The original 87 MB file was 91706415 bytes. Every time I reassembled the FTP data session, I got files 91706415 in size. I ran a MD5 hash of each reconstructed file, however, and found none of them matched the original 87 MB .zip. This meant I was dropping packets somewhere.

To identify the bottleneck, I decided to use Bpfstat.

Here are the results when run on sensor bourque:

bourque:/root# bpfstat -i 5 -I ngeth0
pid netif flags recv drop match sblen hblen command
993 ngeth0 p--s- 11 0 11 0 0 tcpdump
993 ngeth0 p--s- 39 0 39 0 0 tcpdump
993 ngeth0 p--s- 21540 15475 21540 32740 31480 tcpdump
993 ngeth0 p--s- 75819 53392 75819 32740 32740 tcpdump
993 ngeth0 p--s- 95851 67142 95851 0 0 tcpdump

Wow, that's a lot of dropped packets.

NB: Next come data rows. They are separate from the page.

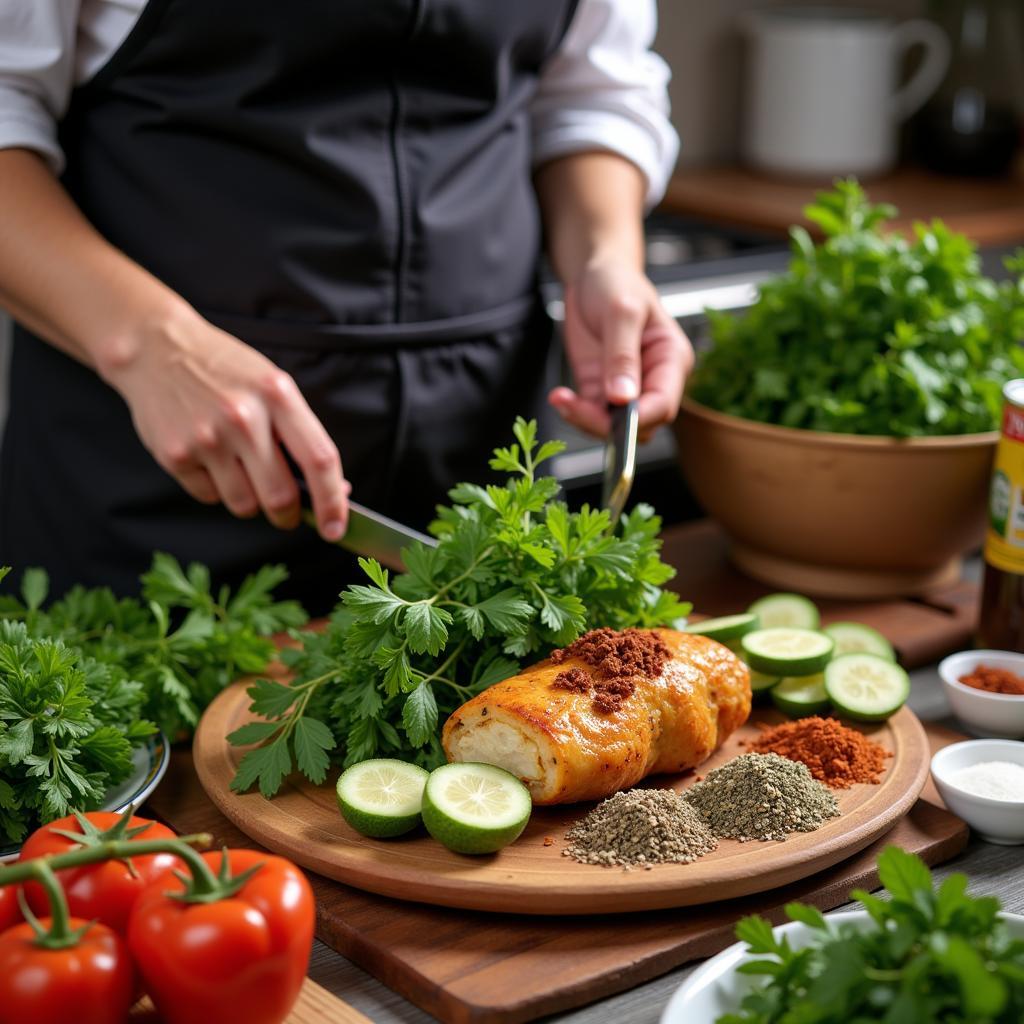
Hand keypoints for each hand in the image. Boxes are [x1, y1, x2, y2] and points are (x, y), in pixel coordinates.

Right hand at [101, 305, 348, 538]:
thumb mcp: (272, 388)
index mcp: (277, 396)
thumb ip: (300, 435)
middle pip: (281, 497)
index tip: (336, 528)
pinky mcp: (175, 455)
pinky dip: (217, 489)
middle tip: (288, 514)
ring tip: (242, 472)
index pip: (319, 460)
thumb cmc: (225, 371)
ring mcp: (206, 438)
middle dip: (289, 516)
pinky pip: (209, 497)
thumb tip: (333, 487)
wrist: (156, 348)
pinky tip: (210, 459)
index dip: (333, 502)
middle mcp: (243, 417)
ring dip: (251, 503)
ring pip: (245, 505)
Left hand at [548, 260, 692, 440]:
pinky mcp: (601, 389)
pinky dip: (574, 412)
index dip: (641, 416)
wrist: (593, 276)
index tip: (613, 410)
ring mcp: (626, 387)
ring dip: (586, 420)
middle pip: (640, 424)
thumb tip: (623, 398)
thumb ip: (622, 355)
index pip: (664, 404)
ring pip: (614, 426)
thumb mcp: (621, 311)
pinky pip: (591, 413)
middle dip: (608, 424)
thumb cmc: (617, 284)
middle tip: (575, 407)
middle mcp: (653, 379)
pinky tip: (559, 398)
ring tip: (562, 399)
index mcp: (672, 360)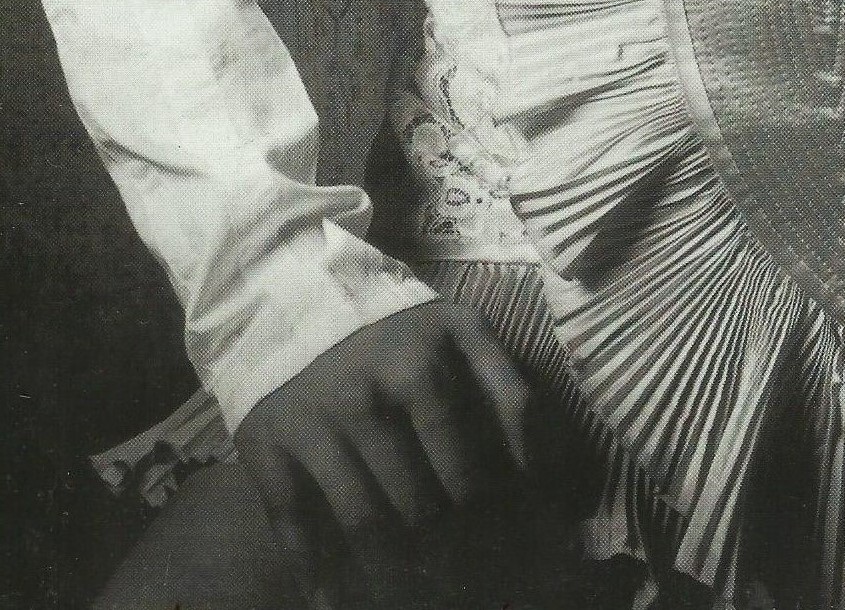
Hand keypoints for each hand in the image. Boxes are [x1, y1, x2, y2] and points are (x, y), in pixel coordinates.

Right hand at [234, 302, 531, 606]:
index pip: (466, 469)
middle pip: (418, 506)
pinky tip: (333, 605)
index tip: (512, 555)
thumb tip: (544, 470)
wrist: (291, 297)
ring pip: (364, 525)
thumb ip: (507, 389)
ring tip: (419, 595)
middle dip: (450, 557)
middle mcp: (366, 400)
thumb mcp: (461, 331)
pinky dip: (316, 576)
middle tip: (468, 584)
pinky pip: (295, 528)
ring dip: (396, 577)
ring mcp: (315, 429)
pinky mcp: (269, 451)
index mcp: (421, 367)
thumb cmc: (394, 328)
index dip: (492, 521)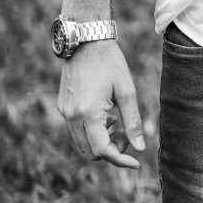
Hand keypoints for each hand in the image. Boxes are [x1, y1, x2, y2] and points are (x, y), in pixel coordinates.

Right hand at [57, 40, 145, 168]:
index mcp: (88, 113)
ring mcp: (64, 113)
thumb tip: (139, 147)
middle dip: (112, 149)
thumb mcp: (126, 90)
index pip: (102, 150)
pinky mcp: (63, 107)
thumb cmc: (110, 62)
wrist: (86, 41)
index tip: (136, 162)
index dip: (120, 159)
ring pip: (82, 143)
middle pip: (90, 151)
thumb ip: (132, 120)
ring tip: (118, 121)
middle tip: (127, 133)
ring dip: (102, 141)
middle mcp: (71, 116)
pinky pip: (76, 131)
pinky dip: (93, 131)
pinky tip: (106, 115)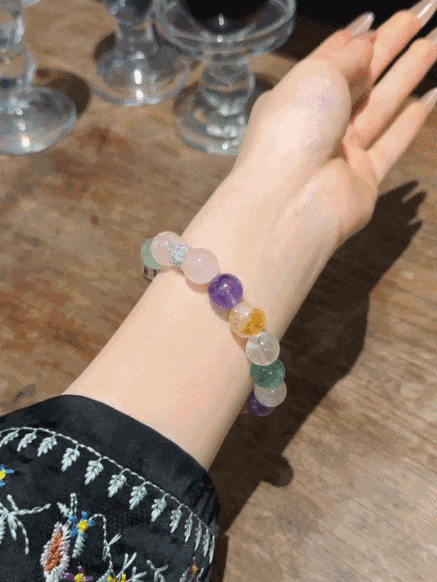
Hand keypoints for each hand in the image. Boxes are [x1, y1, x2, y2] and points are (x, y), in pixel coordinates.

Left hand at [233, 8, 436, 245]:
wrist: (292, 199)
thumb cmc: (295, 128)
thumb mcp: (315, 74)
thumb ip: (345, 55)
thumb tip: (365, 42)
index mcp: (298, 95)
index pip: (332, 59)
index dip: (359, 37)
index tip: (380, 17)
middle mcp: (319, 123)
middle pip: (363, 77)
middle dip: (395, 44)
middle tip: (425, 13)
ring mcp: (342, 152)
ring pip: (382, 105)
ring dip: (410, 73)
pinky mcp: (364, 178)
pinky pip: (392, 143)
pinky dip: (412, 121)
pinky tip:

Here are the results for sensor hacom:

hacom:/root# bpfstat -i 5 -I ngeth0
pid netif flags recv drop match sblen hblen command
635 ngeth0 p--s- 41322 217 41322 32740 31480 tcpdump
635 ngeth0 p--s- 94843 420 94843 14124 0 tcpdump

That's a bit better. Let's look at shuttle, the most robust sensor available.

shuttle:/root# bpfstat -i 5 -I ngeth0
pid netif flags recv drop match sblen hblen command
689 ngeth0 p--s- 0 0 0 0 0 tcpdump
689 ngeth0 p--s- 7 0 7 0 0 tcpdump
689 ngeth0 p--s- 39 0 39 0 0 tcpdump
689 ngeth0 p--s- 23810 0 23810 17356 0 tcpdump
689 ngeth0 p--s- 77414 19 77414 15656 0 tcpdump
689 ngeth0 p--s- 95851 19 95851 0 0 tcpdump

That's excellent, but Bpfstat still reports dropping packets. That means I will not be able to reconstruct the FTP data session using this equipment.

None of this hardware is similar, but you can see how a progression from a slower CPU, less RAM, and less respected NICs to a faster CPU, more RAM, and Intel NICs results in better performance. All of these systems used 32 bit 33 MHz PCI buses for add-on cards, so I would expect PCI-X or PCI Express would improve performance.

If you're thinking that the ngeth0 bonded system might have degraded performance, that wasn't the case. Here is Bpfstat output for one of the transfers, when watching only the data from FTP server to client.

shuttle:/root# bpfstat -i 5 -I em1
pid netif flags recv drop match sblen hblen command
803 em1 p--s- 0 0 0 0 0 tcpdump
803 em1 p--s- 14106 0 14106 16852 0 tcpdump
803 em1 p--s- 49470 35 49470 27576 0 tcpdump
803 em1 p--s- 63341 35 63341 0 0 tcpdump

It appears to have dropped more traffic than the ngeth0 system. I had similar results on the other boxes.